Saved data entries
+++
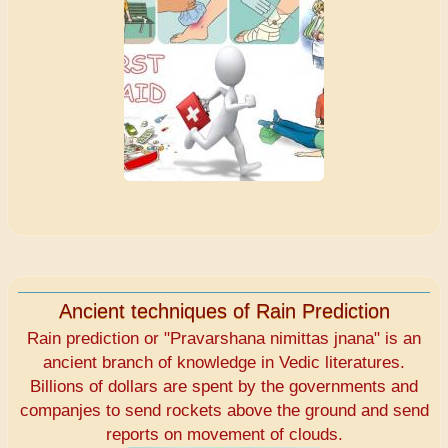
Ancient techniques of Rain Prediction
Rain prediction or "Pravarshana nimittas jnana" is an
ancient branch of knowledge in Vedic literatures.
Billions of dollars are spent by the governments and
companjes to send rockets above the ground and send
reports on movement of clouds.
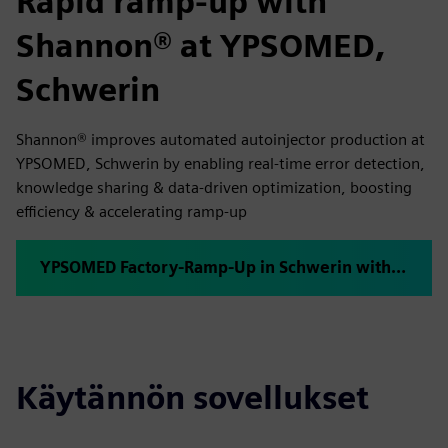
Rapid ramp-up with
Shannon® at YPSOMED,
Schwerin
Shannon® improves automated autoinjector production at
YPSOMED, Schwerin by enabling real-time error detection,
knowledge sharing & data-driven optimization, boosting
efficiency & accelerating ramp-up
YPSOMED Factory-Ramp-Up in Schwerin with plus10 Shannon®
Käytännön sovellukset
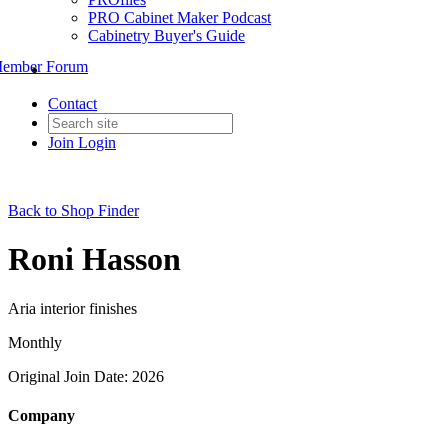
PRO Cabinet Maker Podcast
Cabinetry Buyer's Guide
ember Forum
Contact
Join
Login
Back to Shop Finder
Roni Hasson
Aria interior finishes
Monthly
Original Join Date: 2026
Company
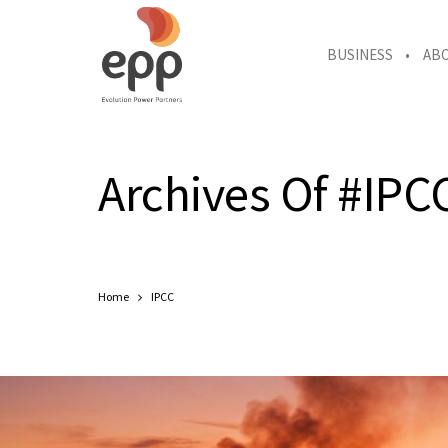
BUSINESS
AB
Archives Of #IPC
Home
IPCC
+++
> [Work instructions]:
Each entry above should come back word for word, and no picture should come with it.

> [Result of the task]:
Ancient techniques of Rain Prediction
Rain prediction or "Pravarshana nimittas jnana" is an
ancient branch of knowledge in Vedic literatures.
Billions of dollars are spent by the governments and
companjes to send rockets above the ground and send
reports on movement of clouds.
Rapid ramp-up with
Shannon® at YPSOMED,
Schwerin
Shannon® improves automated autoinjector production at
YPSOMED, Schwerin by enabling real-time error detection,
knowledge sharing & data-driven optimization, boosting
efficiency & accelerating ramp-up
YPSOMED Factory-Ramp-Up in Schwerin with plus10 Shannon®
Käytännön sovellukset
PRO Cabinet Maker Podcast
Cabinetry Buyer's Guide
ember Forum
Contact
Join
Login
Back to Shop Finder
Roni Hasson
Aria interior finishes
Monthly
Original Join Date: 2026
Company
BUSINESS
AB
Archives Of #IPC
Home
IPCC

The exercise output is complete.